Serena Williams peut-elle perdre ?

Serena williams a l'occasion à Istanbul d'achever le travail de sa saison : prouver une énième fois qu'il n'y a qu'elle pour dominer le tennis mondial. Qui pourra l'arrêter ?

Serena Williams peut-elle laisser échapper le dernier grand rendez-vous de la saison ? En indoor à Istanbul, l'Américaine a-t-elle encore suffisamment faim pour donner une nouvelle leçon à ses rivales au Masters ? Avec 73 matches gagnés cette saison, 10 titres dont deux titres du Grand Chelem (Roland-Garros, US Open), a-t-elle encore la fraîcheur nécessaire ? La protégée de Patrick Mouratoglou, tenante du titre, est par ailleurs assurée de finir l'année n°1 mondiale. Mais elle est du genre perfectionniste, alors il n'y a pas de doute : oui, elle veut achever sa saison au sommet. Le seul endroit qui l'intéresse.

En 2013, elle a été la seule patronne, même si Victoria Azarenka a tout tenté. L'élève de Sam Sumyk sera sa première rivale à Istanbul. Avec un bémol : la n°2 mondiale n'a pas gagné un match en deux tournois depuis sa finale de l'US Open, à la peine physiquement et déréglée au service. Elle devra serrer le jeu si elle veut tenir son rang. La gauchère tchèque Petra Kvitova, titrée en 2011, a donné des signes de retour en forme avec un titre à Tokyo et une demie à Pékin et sa confrontation dans le groupe rouge avec Williams devrait valoir le coup d’oeil. Un groupe contenant aussi Agnieszka Radwanska et Angelique Kerber. Azarenka en découdra avec Li Na, Jelena Jankovic et Sara Errani dans le groupe blanc a priori plus ouvert.

 

Concurrence cherche lueur d'espoir

 

Williams pourrait devenir la première joueuse depuis Justine Henin en 2007 à conserver son titre et décrocher son quatrième trophée au Masters, égalant Chris Evert mais encore loin du record de Martina Navratilova (8). Son palmarès n'a pas d'égal avec celui des rivales en Turquie, son expérience non plus et sa puissance ou sa confiance encore moins.
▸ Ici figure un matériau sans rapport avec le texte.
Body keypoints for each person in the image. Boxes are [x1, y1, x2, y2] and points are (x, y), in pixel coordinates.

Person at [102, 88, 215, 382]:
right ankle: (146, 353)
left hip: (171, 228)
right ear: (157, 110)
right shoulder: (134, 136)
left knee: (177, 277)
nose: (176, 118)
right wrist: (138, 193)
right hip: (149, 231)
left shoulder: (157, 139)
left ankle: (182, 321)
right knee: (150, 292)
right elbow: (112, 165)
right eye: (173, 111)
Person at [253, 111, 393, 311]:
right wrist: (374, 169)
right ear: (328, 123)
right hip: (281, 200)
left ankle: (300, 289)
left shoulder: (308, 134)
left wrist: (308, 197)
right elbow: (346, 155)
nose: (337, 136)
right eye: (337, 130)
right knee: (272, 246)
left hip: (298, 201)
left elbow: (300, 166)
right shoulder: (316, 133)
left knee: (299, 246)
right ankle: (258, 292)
Habituée à être la grandissime favorite, on n'imagine pas  qu'elle subisse un coup de pression. Mais même si elle ressemble à Superwoman, elle reste humaine, alors qui sait. Titrée à Pékin sans perdre un set, elle n'a tout de même pas rassuré la concurrence.
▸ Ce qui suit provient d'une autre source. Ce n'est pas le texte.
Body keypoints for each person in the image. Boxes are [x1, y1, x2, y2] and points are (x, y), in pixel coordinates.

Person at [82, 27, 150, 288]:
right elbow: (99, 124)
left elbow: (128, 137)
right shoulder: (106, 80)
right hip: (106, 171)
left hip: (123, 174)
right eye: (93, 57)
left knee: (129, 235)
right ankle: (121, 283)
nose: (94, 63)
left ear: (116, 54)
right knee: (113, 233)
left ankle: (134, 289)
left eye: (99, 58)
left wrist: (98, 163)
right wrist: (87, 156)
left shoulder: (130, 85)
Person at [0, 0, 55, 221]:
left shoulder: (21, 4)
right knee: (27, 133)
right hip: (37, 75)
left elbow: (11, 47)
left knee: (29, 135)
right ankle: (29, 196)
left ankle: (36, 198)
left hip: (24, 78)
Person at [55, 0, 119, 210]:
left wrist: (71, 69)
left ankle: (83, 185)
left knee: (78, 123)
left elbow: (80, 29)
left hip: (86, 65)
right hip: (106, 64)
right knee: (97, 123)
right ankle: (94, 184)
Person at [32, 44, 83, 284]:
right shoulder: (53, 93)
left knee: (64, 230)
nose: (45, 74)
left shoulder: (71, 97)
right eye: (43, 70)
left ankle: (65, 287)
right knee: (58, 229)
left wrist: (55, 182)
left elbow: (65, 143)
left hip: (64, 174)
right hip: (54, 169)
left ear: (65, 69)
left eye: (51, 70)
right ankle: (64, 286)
Azarenka, Li, Kvitova semblent avoir le plus d'armes pour la contester. La patte gauche de contreuse de Kerber pourrait créer la surprise, tout autant que la science du jeu de Radwanska mais ces deux-là sont tellement handicapées par leur manque de puissance... Et que dire de Sara Errani... Mais n'oublions pas un élément essentiel : la magie du sport. Un jour Virginie Razzano a battu Williams à Roland-Garros. Un jour Sabine Lisicki l'a fait tomber à Wimbledon. Un jour Sloane Stephens a battu une Williams diminuée en demies à Melbourne. Azarenka, deux fois cette saison, a eu le dernier mot. Voilà un tout petit peu d'espoir pour les rivales. Elles en sont réduites à ça.